"Change is good Donkey" (from Shrek) is one of my most favorite lines! And if you were to ask my husband he would say that I am constantly changing things (living room, kitchen, hair colour/style, bedrooms, gardens-- he never knows just what he is coming home too!lol) And this past year the changes have been coming at me fast and furious and I have NOT liked it! I have not handled things (changes) so well this year, but I am hoping that will all be changing (LOL) soon. See I gave my notice at work yesterday. May 29 will be my last day at the church. There are a number of reasons why Dennis and I chose to do this but the main and foremost reason is that with summer coming up it is best for me to be at home with the kids. It wouldnt be fair to anyone for Josh, Isaac and Hannah to have to deal with Sam if he is not having a good day. And in order for us to help him stay focused and get better we need to stay in a routine (which is hard to do with me working 3 days a week).

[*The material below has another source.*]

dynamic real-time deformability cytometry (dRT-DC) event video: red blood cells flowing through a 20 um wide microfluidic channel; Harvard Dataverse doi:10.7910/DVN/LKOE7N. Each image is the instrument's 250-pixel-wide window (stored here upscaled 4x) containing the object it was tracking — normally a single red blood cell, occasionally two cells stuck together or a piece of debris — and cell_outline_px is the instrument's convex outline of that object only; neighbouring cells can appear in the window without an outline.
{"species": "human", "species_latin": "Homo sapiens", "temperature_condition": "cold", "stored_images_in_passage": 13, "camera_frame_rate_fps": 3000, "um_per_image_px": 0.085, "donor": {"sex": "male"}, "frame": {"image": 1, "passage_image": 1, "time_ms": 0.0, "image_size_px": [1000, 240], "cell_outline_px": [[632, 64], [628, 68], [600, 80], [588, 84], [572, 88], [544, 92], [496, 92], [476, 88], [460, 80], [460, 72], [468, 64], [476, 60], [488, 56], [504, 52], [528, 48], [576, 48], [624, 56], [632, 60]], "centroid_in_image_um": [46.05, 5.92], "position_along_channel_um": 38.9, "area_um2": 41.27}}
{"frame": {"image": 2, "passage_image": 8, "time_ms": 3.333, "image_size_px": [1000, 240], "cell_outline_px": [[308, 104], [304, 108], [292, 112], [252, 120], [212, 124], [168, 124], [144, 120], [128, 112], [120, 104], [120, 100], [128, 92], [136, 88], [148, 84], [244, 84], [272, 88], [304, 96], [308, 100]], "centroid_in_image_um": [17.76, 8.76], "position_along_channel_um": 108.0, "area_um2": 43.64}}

It was a very hard decision for us to make, since i DO enjoy my job, but my family comes first. I am hoping that there will be alot more changes in our house with this new 'endeavour' of me being a stay home mom again! (restoring order to our lives again!)

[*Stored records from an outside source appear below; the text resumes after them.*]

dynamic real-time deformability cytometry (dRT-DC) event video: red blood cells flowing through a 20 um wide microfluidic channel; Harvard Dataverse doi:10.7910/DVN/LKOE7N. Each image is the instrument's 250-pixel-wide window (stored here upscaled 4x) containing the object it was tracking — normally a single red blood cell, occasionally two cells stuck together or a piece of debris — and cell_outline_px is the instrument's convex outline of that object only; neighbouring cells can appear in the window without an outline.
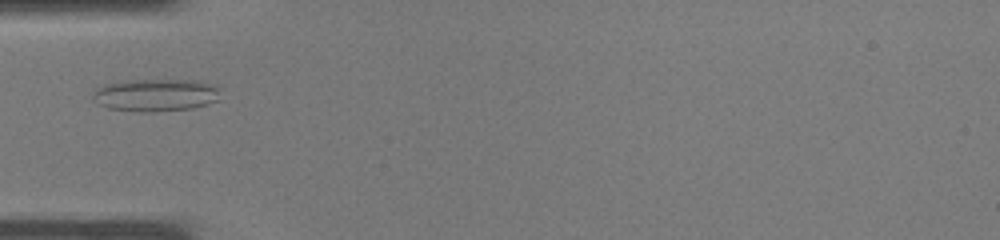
{"species": "common noctule bat (a hibernating species)", "species_latin": "Nyctalus noctula", "temperature_condition": "warm", "stored_images_in_passage": 28, "camera_frame_rate_fps": 3000, "um_per_image_px": 0.085, "animal": {"sex": "male", "body_mass_g": 19.0, "forearm_length_mm": 50.8}, "frame": {"image": 1, "passage_image": 3, "time_ms": 0.667, "image_size_px": [1000, 240], "cell_outline_px": [[220, 100], [208, 104], [192, 108], [152, 112], [140, 112], [108, 108], [92, 100], [92, 92], [96, 88], [104, 84], [124, 80], [200, 80], [212, 84], [220, 88]], "centroid_in_image_um": [13.25, 8.07], "position_along_channel_um": 71.8, "area_um2": 24.62}}
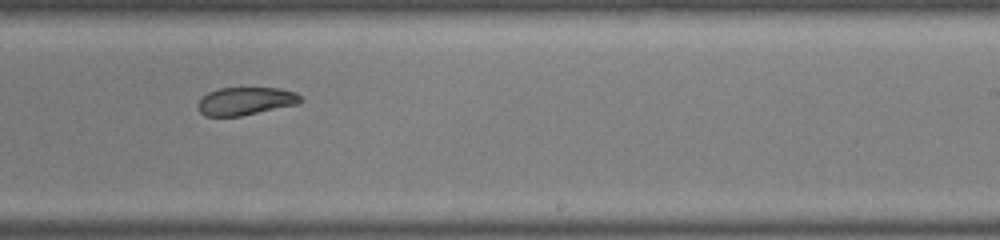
{"frame": {"image": 2, "passage_image": 14, "time_ms": 4.333, "image_size_px": [1000, 240], "cell_outline_px": [[304, 100], [300, 104], [240, 116], [204, 116], [196, 108], [196, 104], [200, 96], [208, 92], [220, 88], [280, 88], [296, 92]], "centroid_in_image_um": [20.85, 8.59], "position_along_channel_um": 268.1, "area_um2": 17.05}}
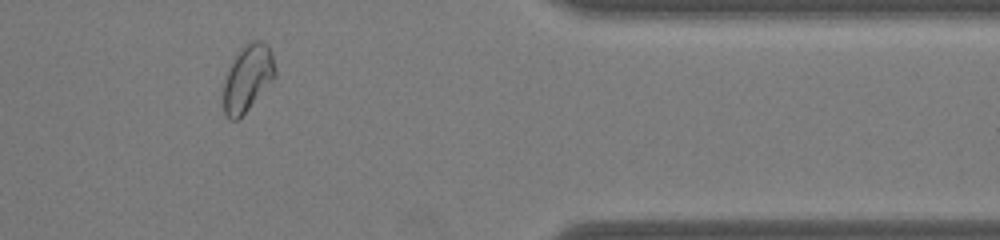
{"frame": {"image": 3, "passage_image": 22, "time_ms": 7.0, "image_size_px": [1000, 240], "cell_outline_px": [[276, 76], [248, 108], [236, 120], [228, 120], [224, 112], [224, 76], [236, 52], [244, 44], [252, 40], [260, 40], [268, 44], [272, 52], [276, 68]], "centroid_in_image_um": [21.05, 6.57], "position_along_channel_um": 390.4, "area_um2": 20.17}}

I was worrying this morning about going into work and what people will say when they find out but as I was reading my bible and the devotional that went with it (from the Family walk devotional Bible) was about that as parents our most important job is to raise our kids in the way of our Lord. Which got me to thinking, I am doing the right thing...I am doing what i believe God wants us to do. We are trying to put our house in order and live in a way that is pleasing to Him. These past few months I have felt so much pressure with work, home life, taking Sam to appts, looking after my dad and my mom that I felt like I was being stretched so thin that i was going to snap! Work is something that was a stress I could eleviate (it is a part time job) and something that we can survive without. It will just mean a new budget to organize and follow and a few pinches here and there, but it is do-able. I feel a bit little on the shoulders now too and I am hoping that the kids and Dennis will start to feel it too once I am able to get my head around it (and stop with the guilt about resigning half a dozen times a day). Deut.31:8 says "The LORD himself goes before you and will be with you; he will never leave you nor forsake you. Do not be afraid; do not be discouraged." I will hold onto that verse today and for many days to come I am sure.

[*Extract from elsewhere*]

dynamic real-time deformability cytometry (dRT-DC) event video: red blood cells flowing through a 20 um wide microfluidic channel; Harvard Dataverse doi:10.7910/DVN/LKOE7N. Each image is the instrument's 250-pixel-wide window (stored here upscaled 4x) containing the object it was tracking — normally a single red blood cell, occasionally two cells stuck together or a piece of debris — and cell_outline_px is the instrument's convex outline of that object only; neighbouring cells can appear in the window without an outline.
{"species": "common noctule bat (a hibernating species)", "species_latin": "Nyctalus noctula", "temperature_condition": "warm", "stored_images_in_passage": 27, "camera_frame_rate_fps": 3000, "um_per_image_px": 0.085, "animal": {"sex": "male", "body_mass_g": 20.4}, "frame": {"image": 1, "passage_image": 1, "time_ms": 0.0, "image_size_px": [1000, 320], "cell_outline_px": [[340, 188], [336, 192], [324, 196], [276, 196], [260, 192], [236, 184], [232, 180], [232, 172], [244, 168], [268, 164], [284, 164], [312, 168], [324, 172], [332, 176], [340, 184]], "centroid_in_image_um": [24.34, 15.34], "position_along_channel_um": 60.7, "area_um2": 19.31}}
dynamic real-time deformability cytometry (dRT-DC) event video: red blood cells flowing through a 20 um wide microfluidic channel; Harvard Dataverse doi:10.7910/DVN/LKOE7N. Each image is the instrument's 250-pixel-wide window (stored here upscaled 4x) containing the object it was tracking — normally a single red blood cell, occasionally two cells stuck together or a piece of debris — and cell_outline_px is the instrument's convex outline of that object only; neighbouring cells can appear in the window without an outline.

btw... Sam weighed in yesterday and another weight GAIN!!! WHOOO HOOOO!! I am very excited about this! The doctor did tell us last week to not worry about his not gaining weight or growing taller because his brain is still healing and it will take a long time for it to do so. So i am prepared that he may lose it again but that make 2.5pounds he has gained in 2 weeks!! Just an update for football weight... Sam won't be able to play football this year due to his weight and he has no stamina for it. Wait let me rephrase that... he WOULD play an entire game i am sure (as he wouldnt know when enough was enough), but it would take him weeks to recouperate from it with fatigue. So there will be
no football for him this year.
Sam doesnt realize when he is fatigued and will push himself until he falls down. I read a post from a lady with a TBI and she explained it so well. She saif that most people without a TBI will get numerous chances with thier brain to slow down but when you have a TBI your brain gives you just ONE CHANCE and if you miss it... it will make you stop. Sam always misses the one warning his brain gives him. I am not sure if it is he is in denial or if his 'self check function' (cant think of the word for here right now) isnt working right yet.
So God has been making changes going on in our house this past month and I am starting to like change again!